One of the first red flags (see graph) for grain movement came in January when grain stocks at country elevators started to build faster than stocks in export terminals as grain shipping slowed, Mark Hemmes, Canada’s grain monitor, said in an interview May 6.
By around week 27 (Feb. 2-8) country elevators, on average, were close to 90 per cent full versus 70 per cent at the terminals.
“When it’s at 90 per cent that means there’s a good number of elevators in the country that are totally full,” Hemmes said.
Farmers can’t deliver grain when elevators are plugged and can’t get paid either, he added.
“The vessel lineups (at Vancouver) were just obscene at one point,” Hemmes said. “I think in week 28 we were at 55 vessels for almost the whole week and then it started to come back down.”
In some rail corridors car cycle times hit 20 days earlier this year, which hadn’t been seen since 1999, he said.

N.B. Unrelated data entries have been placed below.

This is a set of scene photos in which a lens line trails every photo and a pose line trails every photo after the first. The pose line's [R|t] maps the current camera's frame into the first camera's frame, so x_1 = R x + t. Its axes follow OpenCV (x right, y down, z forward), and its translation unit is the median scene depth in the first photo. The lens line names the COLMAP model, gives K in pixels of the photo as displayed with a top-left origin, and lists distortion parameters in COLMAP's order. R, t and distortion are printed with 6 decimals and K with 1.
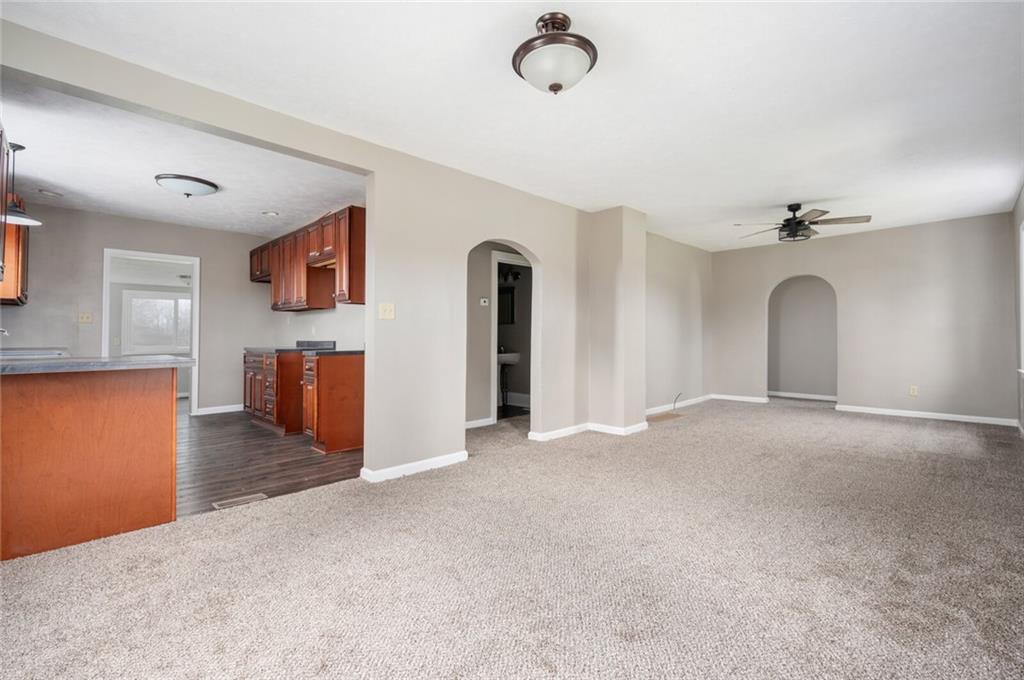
lens RADIAL K [[439.0, 0, 510.1], [0, 439.0, 330.2], [0, 0, 1]] dist [-0.001102, -0.000364]
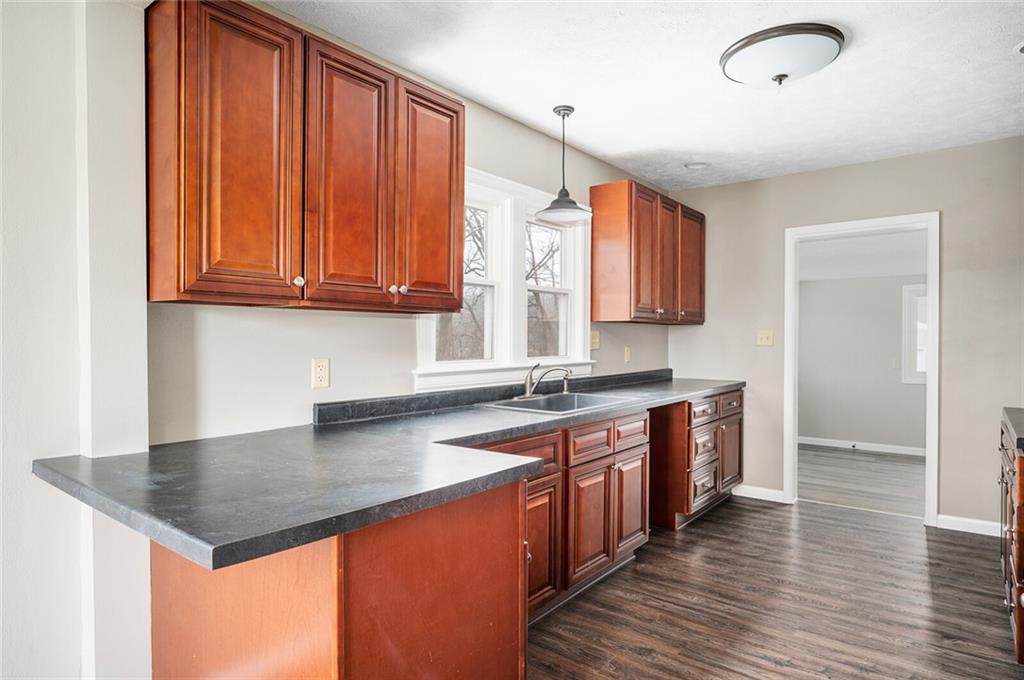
lens RADIAL K [[579.5, 0, 516.5], [0, 579.5, 347.8], [0, 0, 1]] dist [-0.005062, 0.000296]
pose [[0.114733, 0.013221, -0.993308, -0.127198], [0.015452, 0.999767, 0.015092, -0.032240], [0.993276, -0.017080, 0.114502, 0.504360]]
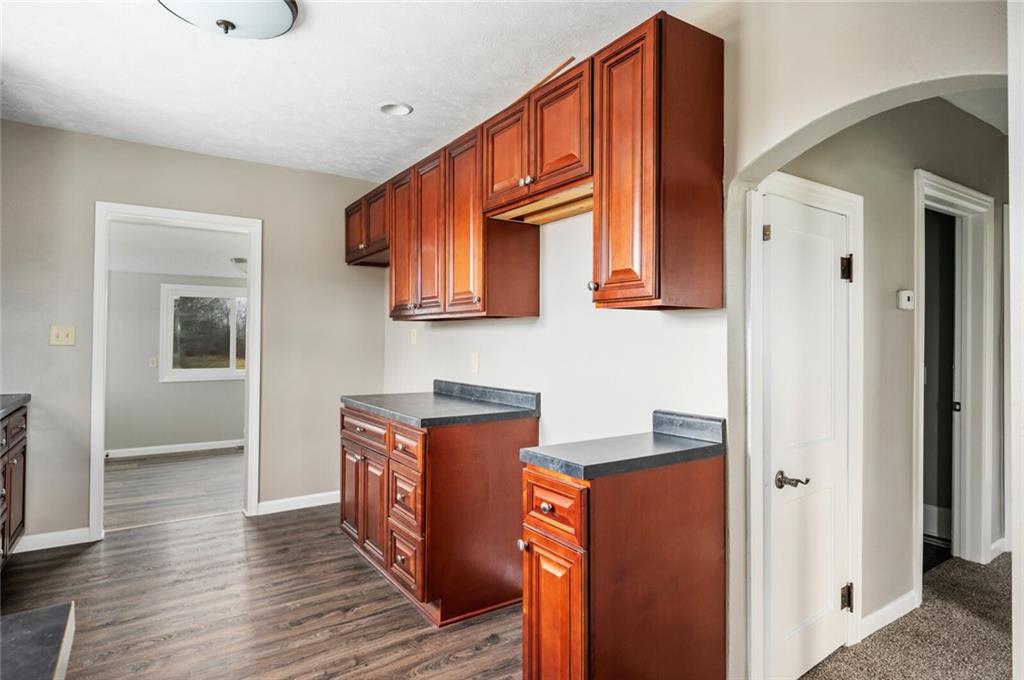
lens RADIAL K [[560.4, 0, 518.7], [0, 560.4, 333.9], [0, 0, 1]] dist [-0.003459, 0.000357]
pose [[0.980944, 0.004139, -0.194248, -0.301431], [-0.003793, 0.999990, 0.002153, -0.033242], [0.194255, -0.001375, 0.980950, 0.441531]]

In more recent years they were 14 to 15 days, but had been climbing to 16 or 17 days, Hemmes said. The railways’ purchase of additional cars offset the slower cycle times, he said.
“When you’ve got 20-plus days, their capacity has come right down,” Hemmes said. “But what we’ve seen in the last month and a half is that those car cycles have come way back down and they are back into the 15- and 16-day range. When you have a car cycle moving that quickly the (rail) capacity increases.”